Sunday, June 26, 2011

Confidence dividend

Corey Luebke brought a lot of confidence to the mound today in his first start of the season. In all five of his innings, Luebke attacked the Braves with fastballs. He worked fast. He acted like he was in charge.

"He's coming at you," Chipper Jones said after San Diego's 4-1 victory, which decided the series. "He says, 'Here it is. Hit it.' "

Braves hitters appeared strangely passive. They looked confused against Luebke, taking five fastballs for called third strikes. They never scored off the lefty, who stuck out six, walked two and gave up only one hit.

"That kid must have some kind of deception to his delivery or his pitches," said Braves reliever Scott Linebrink, noting the called third strikes.

Jones, the No. 3 hitter in Atlanta's lineup, strongly implied that rookie umpire Vic Carapazza's strikezone, less so deception on Luebke's part, cued the "strike three" soundtrack.

"Not to take anything away from (Luebke),"Jones said, "(but) the strikezone for both teams was awful. When you've got a guy out there with that good of stuff and the strikezone is expanded, it makes him doubly tough."

For what it's worth, Carapazza draws praise from major league officials. He earned extra time in the major leagues this year after his promotion from Triple-A as a temporary substitute.

Praise here goes to Padres manager Bud Black and his pitching coaches for having Luebke work out of the bullpen this year. They said the urgency of relief work would spill over into starting, which seemed evident today.
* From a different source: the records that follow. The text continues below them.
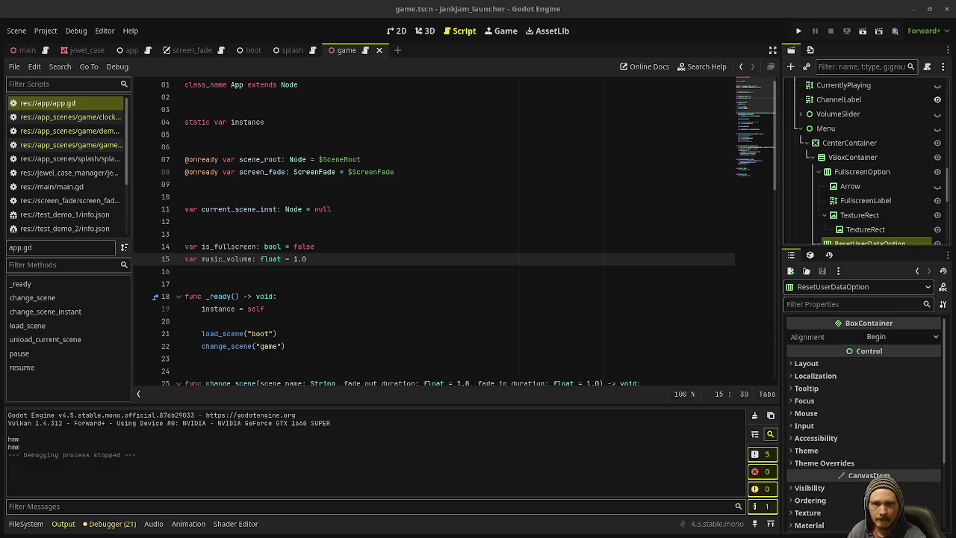
Rename music_volume to volume and paste the set_fullscreen and set_music_volume functions after resume().
{"action": "left_click", "coordinate": [224, 259]}
{"action": "left_click_drag", "start_coordinate": [223, 258], "coordinate": [202, 259]}
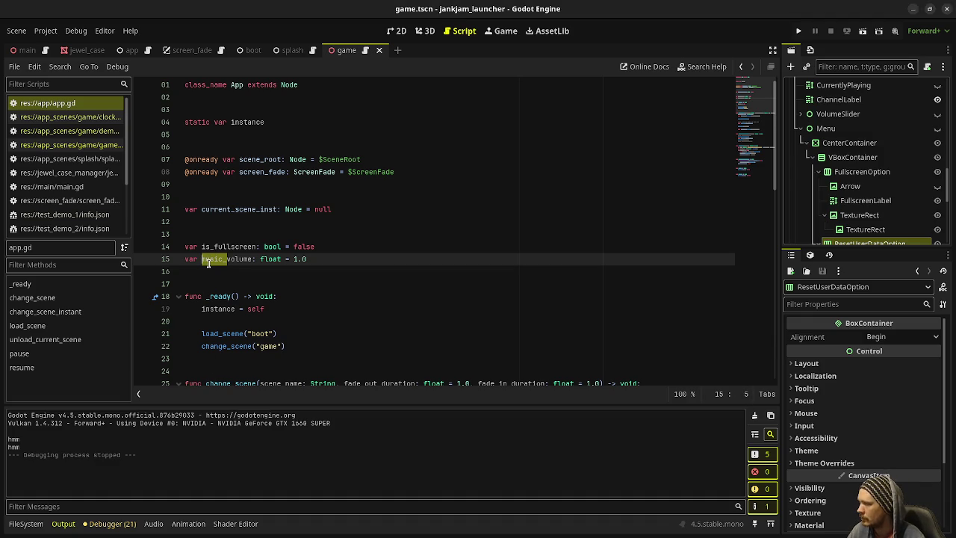
{"action": "key", "text": "BackSpace"}
{"action": "left_click", "coordinate": [304, 261]}
{"action": "scroll", "coordinate": [307, 299], "scroll_direction": "down", "scroll_amount": 15}
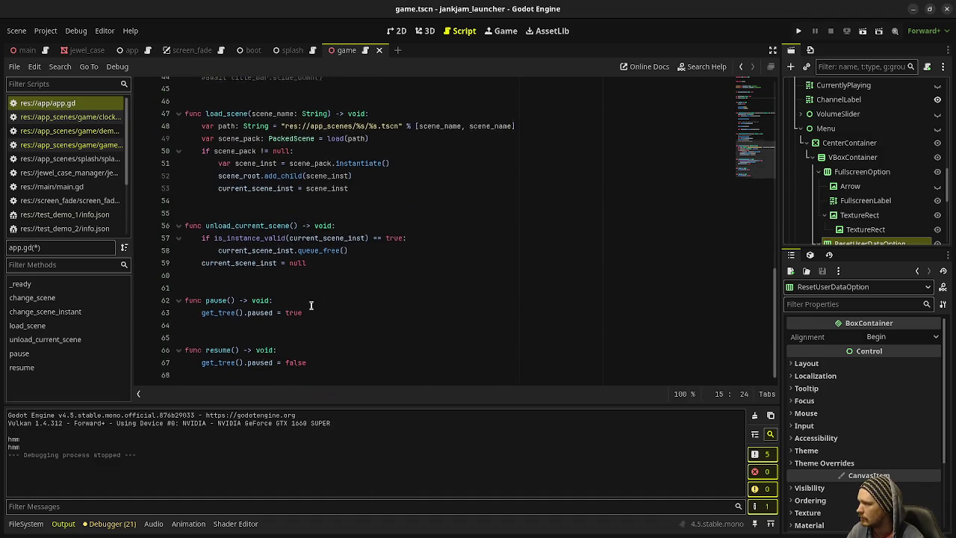
{"action": "left_click", "coordinate": [273, 371]}
{"action": "key", "text": "ctrl+v"}
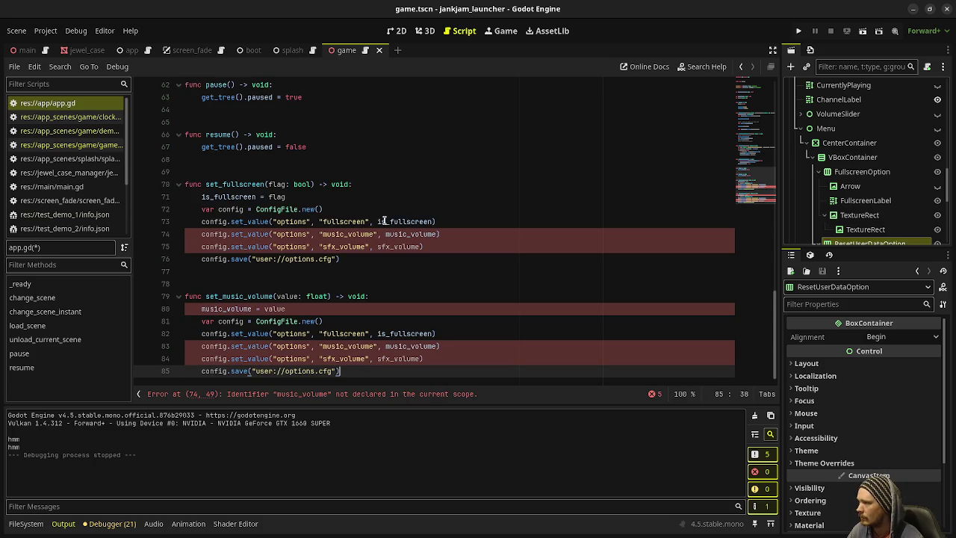
Make set_fullscreen save volume instead of music_volume and remove its sfx_volume line.
{"action": "left_click_drag", "start_coordinate": [410, 234], "coordinate": [384, 234]}
{"action": "key", "text": "BackSpace"}
{"action": "left_click", "coordinate": [433, 246]}
{"action": "key", "text": "shift+Up"}
{"action": "key", "text": "BackSpace"}
{"action": "left_click_drag", "start_coordinate": [346, 234], "coordinate": [327, 234]}
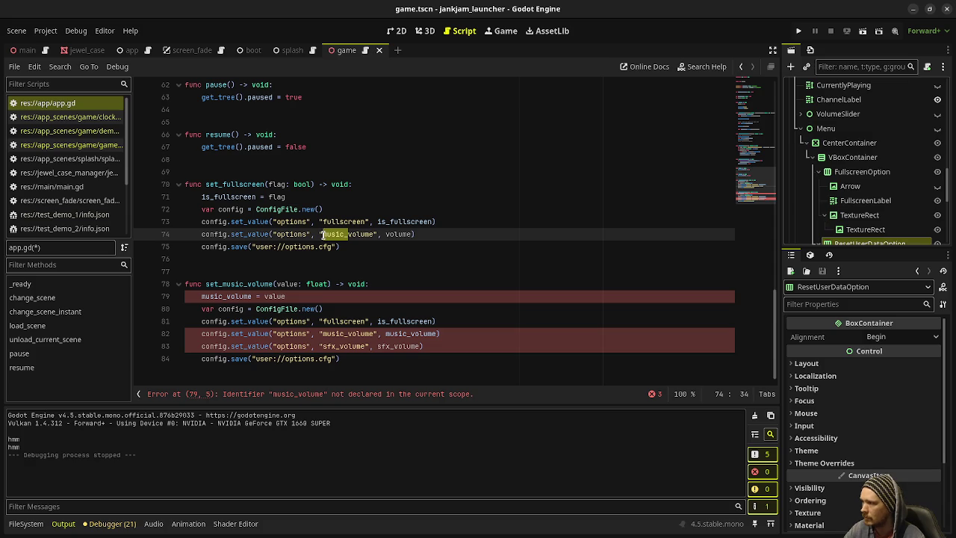
{"action": "key", "text": "BackSpace"}
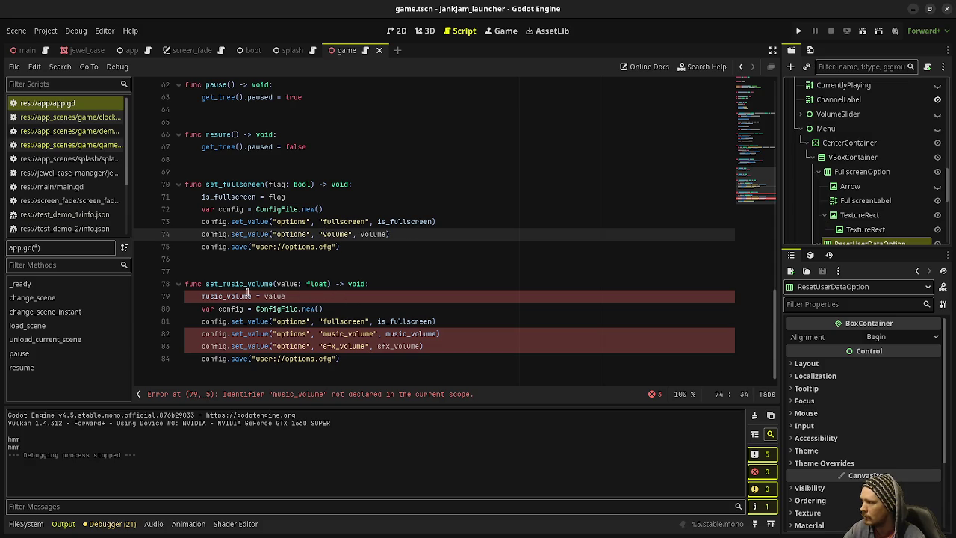
Make set_music_volume store only volume, drop its sfx_volume line, and save app.gd.
{"action": "left_click_drag", "start_coordinate": [227, 296], "coordinate": [201, 296]}
{"action": "key", "text": "BackSpace"}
They said the major league life would prepare Luebke better than 10 weeks of starting in the Pacific Coast League.

Luebke showed good stamina, striking out two hitters in his final inning. Many of his fastballs clocked at 93 miles per hour. He threw 75 pitches, 50 strikes.

The Braves looked lost, despite having faced him three times this year.

Jones said Luebke's strengths today were fastball speed and aggressiveness. The fastball was straight, he said.

"When you throw that hard, you've got to take advantage of the fact that 94 is harder than a lot of people," Chipper said.

Non-Padres scouts said last year that Luebke, in time, can become better than a No. 5 starter. The tutorship of Black and his pitching coaches is improving those chances, as is Petco Park.

A starter in the minors, Luebke eventually may need to develop his changeup, a pitch that induced a leadoff groundout from Jones today.

 "His slider is really good when it's down," Chipper said. "The changeup is probably his third-best pitch but I'm sure developing. Once he gets a grasp of that, you've got the makings of a dominant reliever or starter."


Chipper Jones is near the end of his career, but health permitting, he expects to be with the Braves when they return to San Diego in 2012.

"I'm going to play next year," Jones told me. "I've already decided. Hopefully I stay healthy enough to be able to come out here another time or two. I'm cherishing all of my last opportunities in the different ballparks. But I know that I'm coming here at least one more time."

At times, Jones, 39, has talked like this season might be his last one. Frustrated by his injuries, he talked last year like 2010 might be his final season -- but if his body cooperates, he'll continue.

"I'm signed through next year," he said. "I signed it. I need to honor it. I feel like I'm producing pretty well, having a good time with these guys in here. We have a good team, it's not something I want to walk out on."